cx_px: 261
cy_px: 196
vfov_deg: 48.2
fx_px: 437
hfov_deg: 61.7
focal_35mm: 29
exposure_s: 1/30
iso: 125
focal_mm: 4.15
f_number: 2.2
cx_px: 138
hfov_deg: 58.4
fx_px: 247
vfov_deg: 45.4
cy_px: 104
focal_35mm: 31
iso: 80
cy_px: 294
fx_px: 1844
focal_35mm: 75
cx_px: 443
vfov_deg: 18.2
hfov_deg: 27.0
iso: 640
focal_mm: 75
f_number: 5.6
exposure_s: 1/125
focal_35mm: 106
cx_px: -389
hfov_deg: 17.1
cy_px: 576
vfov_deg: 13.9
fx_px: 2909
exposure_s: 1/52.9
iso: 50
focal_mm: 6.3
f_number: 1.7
* * *
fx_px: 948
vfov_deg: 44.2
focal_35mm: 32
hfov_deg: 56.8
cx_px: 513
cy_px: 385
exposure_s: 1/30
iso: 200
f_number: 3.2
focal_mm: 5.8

- _WHAT YOU SHOULD DO_: Extract from the listing above the lines between the line containing "focal_35mm: 75" and the line containing "f_number: 1.7", keeping both of those lines. Output nothing else.

- _YOUR SOLUTION_:
focal_35mm: 75
cx_px: 443
vfov_deg: 18.2
hfov_deg: 27.0
iso: 640
focal_mm: 75
f_number: 5.6
exposure_s: 1/125
focal_35mm: 106
cx_px: -389
hfov_deg: 17.1
cy_px: 576
vfov_deg: 13.9
fx_px: 2909
exposure_s: 1/52.9
iso: 50
focal_mm: 6.3
f_number: 1.7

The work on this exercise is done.